==== Extrait du document ====

Intervention militaire en Syrie: "La France a intérêt à faire attention aux bavures"

Alain CHOUET pour l'Express.

François Hollande a annoncé ce lundi que la France mènerait "des vols de reconnaissance en Syrie" mais a exclu toute intervention au sol. Analyse de cette stratégie militaire avec Alain Chouet, spécialiste et de la région et ancien agent des renseignements extérieurs.

 


Face à l'afflux des migrants et à la progression de Daech, François Hollande n'a pu que se résoudre à changer de position. En conférence de presse ce lundi, le chef de l'Etat a annoncé que la France engagerait dès mardi des "vols de reconnaissance" en Syrie en vue de possibles frappes aériennes contre les djihadistes. Jusqu'ici, les interventions militaires françaises s'effectuaient uniquement depuis l'Irak pour ne pas donner l'impression de soutenir le régime de Bachar el-Assad. 

François Hollande a toutefois fermé la porte à l'envoi de troupes françaises au sol en Syrie. "Ce serait irréaliste et inconséquent", a-t-il souligné, évoquant le risque que la France s'isole et que l'opération se transforme en "occupation". Un point de vue que ne partagent pas les Français. 61% d'entre eux se disent favorables à cette option militaire, selon un sondage paru dimanche dans Le Parisien. Spécialiste de la région arabe et ancien chef du service derenseignement et sécurité à la Direction générale de la sécurité extérieure (DGSE), Alain Chouet analyse cette divergence d'opinion pour L'Express.

==== Données fournies ====

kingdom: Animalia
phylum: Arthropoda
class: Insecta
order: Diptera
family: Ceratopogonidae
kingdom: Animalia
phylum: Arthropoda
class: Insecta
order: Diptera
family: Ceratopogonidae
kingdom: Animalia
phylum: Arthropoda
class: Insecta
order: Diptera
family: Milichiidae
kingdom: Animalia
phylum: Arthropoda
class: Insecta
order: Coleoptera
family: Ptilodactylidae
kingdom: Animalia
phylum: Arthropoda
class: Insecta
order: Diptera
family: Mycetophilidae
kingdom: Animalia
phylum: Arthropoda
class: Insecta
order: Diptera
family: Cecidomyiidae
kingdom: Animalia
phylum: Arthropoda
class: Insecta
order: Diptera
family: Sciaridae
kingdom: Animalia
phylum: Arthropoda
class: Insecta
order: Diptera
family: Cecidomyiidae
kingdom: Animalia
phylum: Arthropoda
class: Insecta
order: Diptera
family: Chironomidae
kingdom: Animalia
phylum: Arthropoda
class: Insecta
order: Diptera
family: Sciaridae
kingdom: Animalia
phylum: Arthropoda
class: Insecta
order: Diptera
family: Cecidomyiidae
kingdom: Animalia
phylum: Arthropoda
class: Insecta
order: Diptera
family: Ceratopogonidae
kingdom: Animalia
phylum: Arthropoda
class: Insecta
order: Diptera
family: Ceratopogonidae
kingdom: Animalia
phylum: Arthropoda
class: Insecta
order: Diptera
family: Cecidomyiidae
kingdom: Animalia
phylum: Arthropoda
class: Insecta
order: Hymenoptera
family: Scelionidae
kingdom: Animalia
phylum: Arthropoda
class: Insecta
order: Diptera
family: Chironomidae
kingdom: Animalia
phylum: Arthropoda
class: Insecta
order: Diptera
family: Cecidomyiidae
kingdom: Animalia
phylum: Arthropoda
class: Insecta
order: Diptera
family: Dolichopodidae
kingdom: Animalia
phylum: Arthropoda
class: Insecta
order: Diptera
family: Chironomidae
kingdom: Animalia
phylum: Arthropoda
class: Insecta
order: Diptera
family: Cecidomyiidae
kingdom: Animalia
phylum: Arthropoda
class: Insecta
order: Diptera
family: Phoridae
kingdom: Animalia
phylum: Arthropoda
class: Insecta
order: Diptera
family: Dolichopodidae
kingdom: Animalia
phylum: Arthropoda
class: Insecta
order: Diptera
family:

====

> Travail demandé
Recopiez à l'identique le passage de l'article sur l'intervention militaire en Syrie qui s'ouvre sur les mots contenant "Intervention militaire en" et se referme sur "des renseignements extérieurs.".

> Réponse au problème
Intervention militaire en Syrie: "La France a intérêt à faire attention aux bavures"

Alain CHOUET pour l'Express.

François Hollande a annoncé ce lundi que la France mènerait "des vols de reconnaissance en Syrie" mais a exclu toute intervention au sol. Analyse de cette stratégie militaire avec Alain Chouet, spécialiste et de la région et ancien agent des renseignements extérieurs.